» To do:
Can you update the stretch from the start of the records through the line that contains "Baianos questionam entrega de", giving those lines again with "Förklaring" replaced by "Betydelse" and nothing else changed?
[Start of Attachment]
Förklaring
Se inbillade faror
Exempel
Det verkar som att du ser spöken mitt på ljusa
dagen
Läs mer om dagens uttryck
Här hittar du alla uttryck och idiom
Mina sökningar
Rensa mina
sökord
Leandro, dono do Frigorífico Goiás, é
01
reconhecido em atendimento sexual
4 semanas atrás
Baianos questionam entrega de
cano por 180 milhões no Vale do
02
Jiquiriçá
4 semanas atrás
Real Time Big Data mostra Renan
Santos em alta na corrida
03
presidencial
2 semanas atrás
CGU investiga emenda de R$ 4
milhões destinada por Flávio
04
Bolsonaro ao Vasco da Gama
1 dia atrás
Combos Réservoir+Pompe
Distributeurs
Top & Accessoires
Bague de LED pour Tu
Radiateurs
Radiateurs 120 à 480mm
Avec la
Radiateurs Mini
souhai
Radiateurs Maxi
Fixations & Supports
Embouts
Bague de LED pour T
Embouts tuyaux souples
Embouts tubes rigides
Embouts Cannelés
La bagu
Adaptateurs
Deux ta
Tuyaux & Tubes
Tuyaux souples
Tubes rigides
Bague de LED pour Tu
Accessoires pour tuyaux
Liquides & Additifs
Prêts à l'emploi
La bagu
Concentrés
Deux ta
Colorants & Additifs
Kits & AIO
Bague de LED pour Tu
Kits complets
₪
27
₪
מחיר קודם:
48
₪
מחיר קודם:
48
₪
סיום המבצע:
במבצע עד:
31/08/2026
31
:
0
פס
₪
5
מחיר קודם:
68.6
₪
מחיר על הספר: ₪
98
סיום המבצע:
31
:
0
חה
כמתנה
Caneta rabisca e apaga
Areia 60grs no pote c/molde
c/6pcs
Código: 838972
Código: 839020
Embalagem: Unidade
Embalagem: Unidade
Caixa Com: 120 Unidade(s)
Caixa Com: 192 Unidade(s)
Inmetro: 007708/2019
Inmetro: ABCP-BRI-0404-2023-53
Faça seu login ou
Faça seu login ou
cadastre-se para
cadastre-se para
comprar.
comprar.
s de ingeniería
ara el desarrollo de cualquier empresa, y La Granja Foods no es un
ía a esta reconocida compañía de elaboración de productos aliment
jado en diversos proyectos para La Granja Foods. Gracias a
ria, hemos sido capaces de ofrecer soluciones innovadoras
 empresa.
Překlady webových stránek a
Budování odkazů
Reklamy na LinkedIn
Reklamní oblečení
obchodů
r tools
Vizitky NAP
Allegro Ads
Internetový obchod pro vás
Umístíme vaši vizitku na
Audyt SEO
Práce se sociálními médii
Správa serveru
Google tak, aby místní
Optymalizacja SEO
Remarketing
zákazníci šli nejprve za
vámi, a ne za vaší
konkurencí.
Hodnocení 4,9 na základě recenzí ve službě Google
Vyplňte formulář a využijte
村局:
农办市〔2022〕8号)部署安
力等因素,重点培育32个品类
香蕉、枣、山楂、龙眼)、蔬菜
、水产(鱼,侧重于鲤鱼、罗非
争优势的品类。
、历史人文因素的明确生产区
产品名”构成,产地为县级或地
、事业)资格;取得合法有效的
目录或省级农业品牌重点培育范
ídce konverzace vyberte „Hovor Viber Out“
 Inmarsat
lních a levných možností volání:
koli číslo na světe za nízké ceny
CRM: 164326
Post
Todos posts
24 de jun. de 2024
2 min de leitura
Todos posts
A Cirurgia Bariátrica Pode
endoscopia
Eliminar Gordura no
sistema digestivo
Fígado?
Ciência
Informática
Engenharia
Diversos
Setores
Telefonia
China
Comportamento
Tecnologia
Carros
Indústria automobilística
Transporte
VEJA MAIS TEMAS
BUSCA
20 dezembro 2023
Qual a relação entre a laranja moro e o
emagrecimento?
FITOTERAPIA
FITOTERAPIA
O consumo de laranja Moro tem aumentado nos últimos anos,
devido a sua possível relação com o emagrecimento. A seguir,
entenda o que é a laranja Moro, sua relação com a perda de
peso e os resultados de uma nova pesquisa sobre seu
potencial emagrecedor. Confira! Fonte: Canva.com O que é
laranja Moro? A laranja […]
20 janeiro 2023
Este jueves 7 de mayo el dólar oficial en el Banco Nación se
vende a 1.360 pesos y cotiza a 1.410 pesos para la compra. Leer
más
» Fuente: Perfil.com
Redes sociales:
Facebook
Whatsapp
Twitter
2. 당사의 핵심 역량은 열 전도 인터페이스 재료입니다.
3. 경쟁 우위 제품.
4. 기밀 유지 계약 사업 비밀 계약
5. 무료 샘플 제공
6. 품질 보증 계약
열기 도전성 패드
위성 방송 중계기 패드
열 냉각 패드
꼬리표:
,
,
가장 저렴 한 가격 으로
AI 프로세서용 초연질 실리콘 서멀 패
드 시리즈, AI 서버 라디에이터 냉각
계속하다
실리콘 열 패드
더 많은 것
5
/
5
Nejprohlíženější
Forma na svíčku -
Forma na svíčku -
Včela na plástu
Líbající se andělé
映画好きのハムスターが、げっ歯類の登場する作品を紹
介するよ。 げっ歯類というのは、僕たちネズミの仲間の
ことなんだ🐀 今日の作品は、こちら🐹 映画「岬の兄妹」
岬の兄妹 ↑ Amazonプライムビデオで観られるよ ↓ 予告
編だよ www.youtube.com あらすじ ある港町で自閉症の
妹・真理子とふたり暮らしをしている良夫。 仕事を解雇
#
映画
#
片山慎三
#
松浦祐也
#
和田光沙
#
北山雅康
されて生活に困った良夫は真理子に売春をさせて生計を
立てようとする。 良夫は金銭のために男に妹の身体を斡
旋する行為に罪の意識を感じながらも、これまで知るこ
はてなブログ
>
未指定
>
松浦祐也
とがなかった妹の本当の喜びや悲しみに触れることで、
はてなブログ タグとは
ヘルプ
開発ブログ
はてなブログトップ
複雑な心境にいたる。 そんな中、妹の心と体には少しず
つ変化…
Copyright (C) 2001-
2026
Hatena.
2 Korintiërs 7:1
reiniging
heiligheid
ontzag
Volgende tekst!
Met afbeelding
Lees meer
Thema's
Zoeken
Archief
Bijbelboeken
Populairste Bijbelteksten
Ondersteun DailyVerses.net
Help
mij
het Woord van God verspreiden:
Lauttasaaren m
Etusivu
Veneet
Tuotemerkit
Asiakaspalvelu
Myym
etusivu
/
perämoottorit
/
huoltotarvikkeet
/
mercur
[End of Attachment]
» Response to this exercise:
Betydelse
Se inbillade faror
Exempel
Det verkar som att du ser spöken mitt på ljusa
dagen
Läs mer om dagens uttryck
Här hittar du alla uttryck och idiom
Mina sökningar
Rensa mina
sökord
Leandro, dono do Frigorífico Goiás, é
01
reconhecido em atendimento sexual
4 semanas atrás
Baianos questionam entrega de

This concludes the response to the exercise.